# Access tree and Key geneation in KP-ABE

I tried for about 1 month to understand ABE and know I am confusing about access tree. In paper "Attributed-based encryption for fine-grained access control of encrypted data" the author explained the generation of keys with access tree for KP-ABE which I attached the picture of it here.

I found an example for this but some parts in paper are not clear for me.

1) what is the meaning of "threshold value"? Based on the top example, how can I determine this for different nodes?

2) What is the meaning of the index (x)?

Thanks a lot. I appreciate your helps.

1. The threshold value for any node in the tree is the minimum amount of child nodes that is needed for derivation of the secret. For an OR node the threshold value is usually 1 while for an AND node the threshold value is equal to the number of child nodes. For instance from your diagram, the threshold value for the AND node numbered 1 is 2 and the threshold value for the other node is 2. The threshold value for the root node which in your diagram is r will also be 2 because it is an AND node and it has two sub nodes attached to it.

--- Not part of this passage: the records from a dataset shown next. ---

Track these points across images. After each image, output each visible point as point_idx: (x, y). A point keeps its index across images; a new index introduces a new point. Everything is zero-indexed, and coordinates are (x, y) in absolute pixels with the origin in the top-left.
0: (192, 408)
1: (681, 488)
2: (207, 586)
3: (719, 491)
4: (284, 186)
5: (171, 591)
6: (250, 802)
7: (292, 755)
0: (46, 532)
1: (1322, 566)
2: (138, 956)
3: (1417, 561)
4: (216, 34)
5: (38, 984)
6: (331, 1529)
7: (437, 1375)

2. index (x) is simply a way to keep track of all the individual nodes that are part of the whole tree so you can evaluate them accordingly i.e according to their position in the overall tree which means being able to identify what child nodes are attached to any certain node and what parent node a particular node is attached to.

Hope this helps.

Access tree $$\mathcal{T}$$. Let $$\mathcal{T}$$ be a tree representing an access structure. Each non-leaf node of the tree represents a threshold gate, described by its children and a threshold value. If $$num_x$$ is the number of children of a node $$x$$ and $$k_x$$ is its threshold value, then $$0 < k_x ≤ num_x$$. (That is, if any $$k_x$$ or more children of node $$x$$ are satisfied, node $$x$$ is satisfied.)

When $$k_x = 1$$, the threshold gate is an OR gate and when $$k_x = num_x$$, it is an AND gate. Each leaf node $$x$$ of the tree is described by an attribute and a threshold value $$k_x = 1$$.

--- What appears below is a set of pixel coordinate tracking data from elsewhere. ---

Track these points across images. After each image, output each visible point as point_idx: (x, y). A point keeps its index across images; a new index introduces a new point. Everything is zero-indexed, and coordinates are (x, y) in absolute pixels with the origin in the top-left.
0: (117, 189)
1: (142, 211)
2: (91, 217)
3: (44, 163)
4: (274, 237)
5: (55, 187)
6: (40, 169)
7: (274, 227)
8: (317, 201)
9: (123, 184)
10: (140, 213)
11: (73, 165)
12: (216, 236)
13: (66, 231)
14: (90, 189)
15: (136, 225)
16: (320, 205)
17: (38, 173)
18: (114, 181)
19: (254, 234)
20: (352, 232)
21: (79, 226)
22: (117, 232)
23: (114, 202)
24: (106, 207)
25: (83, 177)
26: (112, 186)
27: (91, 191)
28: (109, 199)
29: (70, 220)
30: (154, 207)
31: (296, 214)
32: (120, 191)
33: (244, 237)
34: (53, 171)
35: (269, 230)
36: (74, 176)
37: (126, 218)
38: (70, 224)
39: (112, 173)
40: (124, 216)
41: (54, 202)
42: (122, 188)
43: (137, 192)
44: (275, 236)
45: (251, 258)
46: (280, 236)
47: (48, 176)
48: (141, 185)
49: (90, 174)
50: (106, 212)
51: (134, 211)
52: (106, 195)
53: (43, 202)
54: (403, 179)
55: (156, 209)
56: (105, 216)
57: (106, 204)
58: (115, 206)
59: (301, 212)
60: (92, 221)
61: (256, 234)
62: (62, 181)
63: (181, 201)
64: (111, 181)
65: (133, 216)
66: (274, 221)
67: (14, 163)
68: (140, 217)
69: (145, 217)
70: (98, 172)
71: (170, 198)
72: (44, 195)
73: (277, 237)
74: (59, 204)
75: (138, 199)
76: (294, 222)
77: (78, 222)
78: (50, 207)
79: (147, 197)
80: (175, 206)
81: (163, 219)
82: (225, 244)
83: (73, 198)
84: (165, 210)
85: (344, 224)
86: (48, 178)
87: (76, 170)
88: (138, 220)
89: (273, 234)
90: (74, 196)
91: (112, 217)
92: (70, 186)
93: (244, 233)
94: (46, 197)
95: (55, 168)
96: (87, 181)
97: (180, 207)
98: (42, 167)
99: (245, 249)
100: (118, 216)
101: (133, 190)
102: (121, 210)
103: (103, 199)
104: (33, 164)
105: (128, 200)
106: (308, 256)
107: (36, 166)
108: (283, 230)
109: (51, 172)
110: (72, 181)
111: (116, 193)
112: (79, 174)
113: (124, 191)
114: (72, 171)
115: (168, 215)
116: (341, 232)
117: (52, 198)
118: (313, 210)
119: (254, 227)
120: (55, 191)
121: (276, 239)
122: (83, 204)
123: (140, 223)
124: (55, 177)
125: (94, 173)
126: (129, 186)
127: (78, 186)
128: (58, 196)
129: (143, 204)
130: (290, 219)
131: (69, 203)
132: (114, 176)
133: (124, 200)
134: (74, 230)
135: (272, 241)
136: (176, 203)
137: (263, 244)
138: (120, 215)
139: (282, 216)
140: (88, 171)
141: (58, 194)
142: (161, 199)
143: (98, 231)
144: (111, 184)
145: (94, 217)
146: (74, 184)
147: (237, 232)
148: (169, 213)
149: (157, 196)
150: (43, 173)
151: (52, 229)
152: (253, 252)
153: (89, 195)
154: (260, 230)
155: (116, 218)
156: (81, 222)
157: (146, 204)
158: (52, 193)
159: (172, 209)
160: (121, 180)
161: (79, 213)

To facilitate working with the access trees, we define a few functions. We denote the parent of the node $$x$$ in the tree by $$\text{parent}(x)$$. The function $$\text{att}(x)$$ is defined only if $$x$$ is a leaf node and denotes the attribute associated with the leaf node $$x$$ in the tree. The access tree $$\mathcal{T}$$ also defines an ordering between the children of every node, that is, the children of a node are numbered from $$1$$ to $$num$$. The function $$\text{index}(x)$$ returns such a number associated with the node $$x$$. Where the index values are uniquely assigned to nodes in the access structure for a given key in an arbitrary manner.

Reference: KP-ABE 2006 Goyal et al. CP-ABE 2007 Bethencourt et al.